#### Brief 1
In the rows, starting at the line that contains "collectors: J. Murata, M. Kato & D. Darnaedi" and ending at the line that contains "collector number: 3105", swap "locality" for "site". Give back only those lines, with everything else left as it is.

#### Selected extract

Percussive Maintenance 12lb - the Beetle, but Bigger

With Robodojo’s inaugural Hobbyweight event in 3 weeks, it’s about time I actually build the hobbyweight that I’ve been talking about since last year’s Elizabeth Day memorial event.

Soon after that event, I started throwing stuff into Sketchup:

The iniital design was this incredibly funky asymetrical shape, in an attempt to remove as much chassis as possible. This was ditched due to the large footprint - more big = more weight innit.

One thing that I have kept from this design in some form is the gear train from the drive motor to the wheel. With only 6mm shafts, I didn’t want to directly mount the wheel to the motor, as a direct hit to the wheel could do a lot of damage to the motor if set up this way.

I planned to use 12mm HDPE for the armour skirt for this, but again would have cost a lot of weight, and resulted in lots of awkward shapes to cut.

#### Data
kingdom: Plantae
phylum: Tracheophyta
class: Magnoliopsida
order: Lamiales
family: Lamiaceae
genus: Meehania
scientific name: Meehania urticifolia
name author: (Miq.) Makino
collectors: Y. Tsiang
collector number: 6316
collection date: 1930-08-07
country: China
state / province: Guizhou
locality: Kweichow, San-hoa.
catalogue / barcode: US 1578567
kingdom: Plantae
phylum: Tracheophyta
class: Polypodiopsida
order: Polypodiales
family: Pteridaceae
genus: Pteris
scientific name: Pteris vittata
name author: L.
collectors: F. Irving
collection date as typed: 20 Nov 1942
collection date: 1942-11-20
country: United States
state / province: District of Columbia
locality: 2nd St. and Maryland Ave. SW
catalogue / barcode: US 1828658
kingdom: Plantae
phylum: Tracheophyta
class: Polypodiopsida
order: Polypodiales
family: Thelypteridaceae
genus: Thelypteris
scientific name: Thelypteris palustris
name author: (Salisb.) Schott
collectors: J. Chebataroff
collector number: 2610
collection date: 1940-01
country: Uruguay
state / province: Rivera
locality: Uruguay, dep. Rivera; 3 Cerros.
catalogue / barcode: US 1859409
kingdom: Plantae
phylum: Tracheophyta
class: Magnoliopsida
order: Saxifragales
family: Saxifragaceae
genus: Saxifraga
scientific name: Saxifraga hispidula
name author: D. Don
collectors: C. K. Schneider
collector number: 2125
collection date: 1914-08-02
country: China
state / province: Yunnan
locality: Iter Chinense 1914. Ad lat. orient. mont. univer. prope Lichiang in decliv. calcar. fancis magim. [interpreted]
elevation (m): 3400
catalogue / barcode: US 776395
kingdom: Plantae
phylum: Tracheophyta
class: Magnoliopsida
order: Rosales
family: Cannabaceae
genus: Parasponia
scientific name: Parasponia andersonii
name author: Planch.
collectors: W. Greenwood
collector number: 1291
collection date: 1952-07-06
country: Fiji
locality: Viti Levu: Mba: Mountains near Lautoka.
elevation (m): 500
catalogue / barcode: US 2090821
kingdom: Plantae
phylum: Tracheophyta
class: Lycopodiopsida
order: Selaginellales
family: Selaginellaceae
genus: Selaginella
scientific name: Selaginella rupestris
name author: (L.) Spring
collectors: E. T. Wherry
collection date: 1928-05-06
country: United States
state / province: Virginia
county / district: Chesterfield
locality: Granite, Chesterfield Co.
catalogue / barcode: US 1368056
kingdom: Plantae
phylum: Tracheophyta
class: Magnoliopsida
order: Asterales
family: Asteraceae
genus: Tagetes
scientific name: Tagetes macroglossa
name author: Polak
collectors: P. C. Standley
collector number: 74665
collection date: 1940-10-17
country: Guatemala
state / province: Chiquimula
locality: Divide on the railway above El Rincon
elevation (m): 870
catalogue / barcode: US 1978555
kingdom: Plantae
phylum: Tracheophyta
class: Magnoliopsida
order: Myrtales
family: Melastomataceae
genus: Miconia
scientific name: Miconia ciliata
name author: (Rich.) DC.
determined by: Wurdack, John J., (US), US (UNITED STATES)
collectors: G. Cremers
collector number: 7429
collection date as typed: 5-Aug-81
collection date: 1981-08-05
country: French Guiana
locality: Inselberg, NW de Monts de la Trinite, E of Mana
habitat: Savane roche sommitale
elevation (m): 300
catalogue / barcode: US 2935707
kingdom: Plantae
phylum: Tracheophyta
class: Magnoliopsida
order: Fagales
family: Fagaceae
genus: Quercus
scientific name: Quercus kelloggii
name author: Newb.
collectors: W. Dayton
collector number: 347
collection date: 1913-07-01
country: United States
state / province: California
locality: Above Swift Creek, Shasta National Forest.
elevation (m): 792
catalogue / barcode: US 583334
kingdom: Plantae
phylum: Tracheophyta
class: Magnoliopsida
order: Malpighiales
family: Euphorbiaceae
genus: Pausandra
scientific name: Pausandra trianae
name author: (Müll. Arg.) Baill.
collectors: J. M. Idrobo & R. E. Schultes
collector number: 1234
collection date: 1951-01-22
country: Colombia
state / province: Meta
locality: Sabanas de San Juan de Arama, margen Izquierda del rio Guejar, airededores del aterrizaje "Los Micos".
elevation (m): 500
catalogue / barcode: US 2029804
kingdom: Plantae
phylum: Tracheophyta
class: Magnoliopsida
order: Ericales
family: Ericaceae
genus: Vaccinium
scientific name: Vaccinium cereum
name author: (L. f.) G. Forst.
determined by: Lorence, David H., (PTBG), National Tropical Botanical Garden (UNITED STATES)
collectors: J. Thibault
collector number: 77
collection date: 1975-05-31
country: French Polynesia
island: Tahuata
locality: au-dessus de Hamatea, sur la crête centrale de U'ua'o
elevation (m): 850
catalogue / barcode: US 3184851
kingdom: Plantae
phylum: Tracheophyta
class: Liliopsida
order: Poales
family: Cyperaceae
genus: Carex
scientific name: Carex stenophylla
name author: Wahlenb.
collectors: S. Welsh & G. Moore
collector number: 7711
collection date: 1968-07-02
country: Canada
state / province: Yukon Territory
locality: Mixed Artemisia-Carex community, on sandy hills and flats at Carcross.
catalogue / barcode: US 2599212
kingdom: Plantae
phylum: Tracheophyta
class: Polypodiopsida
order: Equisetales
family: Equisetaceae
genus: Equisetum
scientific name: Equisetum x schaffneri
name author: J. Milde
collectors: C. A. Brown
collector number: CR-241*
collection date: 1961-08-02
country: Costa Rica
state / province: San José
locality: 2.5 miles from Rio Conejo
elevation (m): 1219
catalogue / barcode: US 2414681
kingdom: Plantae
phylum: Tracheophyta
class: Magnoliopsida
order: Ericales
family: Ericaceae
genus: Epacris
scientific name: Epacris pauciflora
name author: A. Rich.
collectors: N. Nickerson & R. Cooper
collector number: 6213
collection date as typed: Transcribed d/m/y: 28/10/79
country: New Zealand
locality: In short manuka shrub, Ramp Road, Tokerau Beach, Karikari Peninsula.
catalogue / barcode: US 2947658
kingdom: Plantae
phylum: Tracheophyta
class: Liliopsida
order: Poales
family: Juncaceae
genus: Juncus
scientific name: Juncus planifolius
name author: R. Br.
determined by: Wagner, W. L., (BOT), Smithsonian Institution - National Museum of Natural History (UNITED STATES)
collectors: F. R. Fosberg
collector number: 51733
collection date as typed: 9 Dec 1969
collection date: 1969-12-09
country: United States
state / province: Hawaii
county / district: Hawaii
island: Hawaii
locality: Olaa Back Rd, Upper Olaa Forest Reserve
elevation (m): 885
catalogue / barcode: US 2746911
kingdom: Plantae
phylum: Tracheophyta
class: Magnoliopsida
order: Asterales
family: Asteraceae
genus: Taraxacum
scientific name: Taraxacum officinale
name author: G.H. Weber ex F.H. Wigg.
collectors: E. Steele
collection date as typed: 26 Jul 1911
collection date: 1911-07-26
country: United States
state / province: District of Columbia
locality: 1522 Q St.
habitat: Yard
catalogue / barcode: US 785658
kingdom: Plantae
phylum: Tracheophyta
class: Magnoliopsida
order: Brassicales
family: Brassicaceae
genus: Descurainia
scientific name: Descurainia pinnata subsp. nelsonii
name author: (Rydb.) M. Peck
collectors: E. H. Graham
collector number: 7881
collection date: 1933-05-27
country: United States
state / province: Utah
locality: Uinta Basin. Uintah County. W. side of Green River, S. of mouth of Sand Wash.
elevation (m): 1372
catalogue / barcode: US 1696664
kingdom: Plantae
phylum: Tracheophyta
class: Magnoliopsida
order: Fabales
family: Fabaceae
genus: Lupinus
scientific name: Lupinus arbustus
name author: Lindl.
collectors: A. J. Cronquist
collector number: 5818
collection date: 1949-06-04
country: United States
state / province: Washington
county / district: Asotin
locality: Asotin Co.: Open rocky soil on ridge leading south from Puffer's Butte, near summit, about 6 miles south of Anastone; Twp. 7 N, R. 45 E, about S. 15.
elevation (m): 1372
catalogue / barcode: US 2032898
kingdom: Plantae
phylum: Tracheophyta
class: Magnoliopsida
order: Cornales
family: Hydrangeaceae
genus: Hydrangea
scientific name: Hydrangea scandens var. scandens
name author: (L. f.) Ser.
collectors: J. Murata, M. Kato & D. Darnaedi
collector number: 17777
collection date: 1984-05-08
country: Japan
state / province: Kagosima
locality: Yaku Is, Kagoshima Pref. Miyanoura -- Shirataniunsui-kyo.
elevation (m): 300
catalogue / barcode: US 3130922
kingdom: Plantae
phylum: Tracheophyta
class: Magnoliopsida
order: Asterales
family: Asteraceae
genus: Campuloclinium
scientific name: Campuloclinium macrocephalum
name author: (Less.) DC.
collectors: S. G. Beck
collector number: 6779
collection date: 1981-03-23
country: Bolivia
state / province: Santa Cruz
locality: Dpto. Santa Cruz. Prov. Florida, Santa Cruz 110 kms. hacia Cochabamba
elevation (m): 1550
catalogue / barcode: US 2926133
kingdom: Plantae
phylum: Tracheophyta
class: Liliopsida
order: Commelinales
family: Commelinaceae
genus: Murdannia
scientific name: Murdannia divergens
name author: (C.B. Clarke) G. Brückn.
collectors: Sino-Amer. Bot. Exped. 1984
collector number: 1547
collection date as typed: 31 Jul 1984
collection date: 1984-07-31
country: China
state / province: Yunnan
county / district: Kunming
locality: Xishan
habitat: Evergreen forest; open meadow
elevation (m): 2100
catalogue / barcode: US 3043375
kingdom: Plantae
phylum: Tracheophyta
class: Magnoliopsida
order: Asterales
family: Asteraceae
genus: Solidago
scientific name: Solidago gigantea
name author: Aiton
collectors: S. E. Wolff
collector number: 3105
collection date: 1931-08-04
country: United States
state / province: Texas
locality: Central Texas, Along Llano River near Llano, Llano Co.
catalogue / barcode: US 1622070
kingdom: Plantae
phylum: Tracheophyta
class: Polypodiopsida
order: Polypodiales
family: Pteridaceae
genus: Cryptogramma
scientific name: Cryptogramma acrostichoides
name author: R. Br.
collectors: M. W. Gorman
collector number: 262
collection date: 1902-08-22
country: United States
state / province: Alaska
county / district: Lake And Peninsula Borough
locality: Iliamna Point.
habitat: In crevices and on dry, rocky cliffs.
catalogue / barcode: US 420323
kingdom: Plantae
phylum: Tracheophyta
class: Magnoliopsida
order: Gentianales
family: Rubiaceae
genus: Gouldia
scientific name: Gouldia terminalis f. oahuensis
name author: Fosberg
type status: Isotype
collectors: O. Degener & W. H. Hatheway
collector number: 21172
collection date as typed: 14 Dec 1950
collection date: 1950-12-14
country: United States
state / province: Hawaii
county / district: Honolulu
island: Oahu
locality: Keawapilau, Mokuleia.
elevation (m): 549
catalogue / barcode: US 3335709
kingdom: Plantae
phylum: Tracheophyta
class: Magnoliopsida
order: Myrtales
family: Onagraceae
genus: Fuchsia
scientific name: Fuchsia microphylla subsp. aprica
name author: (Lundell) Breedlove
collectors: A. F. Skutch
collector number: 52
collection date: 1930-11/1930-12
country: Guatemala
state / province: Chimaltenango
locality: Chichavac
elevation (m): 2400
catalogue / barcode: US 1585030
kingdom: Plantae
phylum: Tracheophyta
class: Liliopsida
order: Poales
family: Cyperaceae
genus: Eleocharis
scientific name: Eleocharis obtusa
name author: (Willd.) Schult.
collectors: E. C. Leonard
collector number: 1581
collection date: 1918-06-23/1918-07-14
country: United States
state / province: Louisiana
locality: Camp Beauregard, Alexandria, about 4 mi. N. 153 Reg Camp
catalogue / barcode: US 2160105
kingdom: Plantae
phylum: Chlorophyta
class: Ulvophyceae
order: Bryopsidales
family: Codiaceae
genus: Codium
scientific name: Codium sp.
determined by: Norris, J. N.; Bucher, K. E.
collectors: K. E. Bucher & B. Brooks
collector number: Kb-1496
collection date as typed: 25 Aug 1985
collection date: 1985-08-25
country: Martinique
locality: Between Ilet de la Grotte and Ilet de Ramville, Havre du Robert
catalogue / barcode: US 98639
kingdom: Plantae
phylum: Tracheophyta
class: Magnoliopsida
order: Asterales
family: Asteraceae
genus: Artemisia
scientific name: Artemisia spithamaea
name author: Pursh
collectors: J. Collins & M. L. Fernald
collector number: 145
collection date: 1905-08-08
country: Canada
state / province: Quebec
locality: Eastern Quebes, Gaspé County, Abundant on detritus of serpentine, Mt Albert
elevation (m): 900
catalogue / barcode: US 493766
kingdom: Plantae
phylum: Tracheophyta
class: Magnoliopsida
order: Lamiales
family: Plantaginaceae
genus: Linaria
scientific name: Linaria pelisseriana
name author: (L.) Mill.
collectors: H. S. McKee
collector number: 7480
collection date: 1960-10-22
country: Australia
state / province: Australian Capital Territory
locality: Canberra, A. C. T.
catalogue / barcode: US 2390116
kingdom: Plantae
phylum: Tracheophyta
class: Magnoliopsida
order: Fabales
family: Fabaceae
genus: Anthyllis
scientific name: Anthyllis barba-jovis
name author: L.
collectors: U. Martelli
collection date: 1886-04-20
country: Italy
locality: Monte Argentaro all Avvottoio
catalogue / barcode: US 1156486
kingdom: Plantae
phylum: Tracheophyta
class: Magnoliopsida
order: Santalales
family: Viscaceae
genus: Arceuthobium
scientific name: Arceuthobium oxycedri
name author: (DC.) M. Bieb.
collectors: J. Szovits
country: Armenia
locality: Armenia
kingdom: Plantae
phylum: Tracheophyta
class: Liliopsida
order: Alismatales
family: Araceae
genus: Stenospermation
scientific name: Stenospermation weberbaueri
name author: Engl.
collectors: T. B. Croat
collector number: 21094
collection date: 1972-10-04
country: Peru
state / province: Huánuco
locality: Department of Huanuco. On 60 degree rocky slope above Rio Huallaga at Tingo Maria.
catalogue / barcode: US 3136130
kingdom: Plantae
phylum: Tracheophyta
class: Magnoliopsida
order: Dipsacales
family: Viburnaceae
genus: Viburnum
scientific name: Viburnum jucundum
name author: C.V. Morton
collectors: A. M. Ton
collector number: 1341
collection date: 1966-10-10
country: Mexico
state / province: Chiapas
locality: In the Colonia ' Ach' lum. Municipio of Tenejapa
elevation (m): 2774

#### Brief 2
Write out the passage from the hobbyweight robot build post word for word, starting at "One thing that" and ending at "up this way.".

#### Written response 1
collectors: J. Murata, M. Kato & D. Darnaedi
collector number: 17777
collection date: 1984-05-08
country: Japan
state / province: Kagosima
site: Yaku Is, Kagoshima Pref. Miyanoura -- Shirataniunsui-kyo.
elevation (m): 300
catalogue / barcode: US 3130922
kingdom: Plantae
phylum: Tracheophyta
class: Magnoliopsida
order: Asterales
family: Asteraceae
genus: Campuloclinium
scientific name: Campuloclinium macrocephalum
name author: (Less.) DC.
collectors: S. G. Beck
collector number: 6779
collection date: 1981-03-23
country: Bolivia
state / province: Santa Cruz
site: Dpto. Santa Cruz. Prov. Florida, Santa Cruz 110 kms. hacia Cochabamba
elevation (m): 1550
catalogue / barcode: US 2926133
kingdom: Plantae
phylum: Tracheophyta
class: Liliopsida
order: Commelinales
family: Commelinaceae
genus: Murdannia
scientific name: Murdannia divergens
name author: (C.B. Clarke) G. Brückn.
collectors: Sino-Amer. Bot. Exped. 1984
collector number: 1547
collection date as typed: 31 Jul 1984
collection date: 1984-07-31
country: China
state / province: Yunnan
county / district: Kunming
site: Xishan
habitat: Evergreen forest; open meadow
elevation (m): 2100
catalogue / barcode: US 3043375
kingdom: Plantae
phylum: Tracheophyta
class: Magnoliopsida
order: Asterales
family: Asteraceae
genus: Solidago
scientific name: Solidago gigantea
name author: Aiton
collectors: S. E. Wolff
collector number: 3105

#### Written response 2
One thing that I have kept from this design in some form is the gear train from the drive motor to the wheel. With only 6mm shafts, I didn’t want to directly mount the wheel to the motor, as a direct hit to the wheel could do a lot of damage to the motor if set up this way.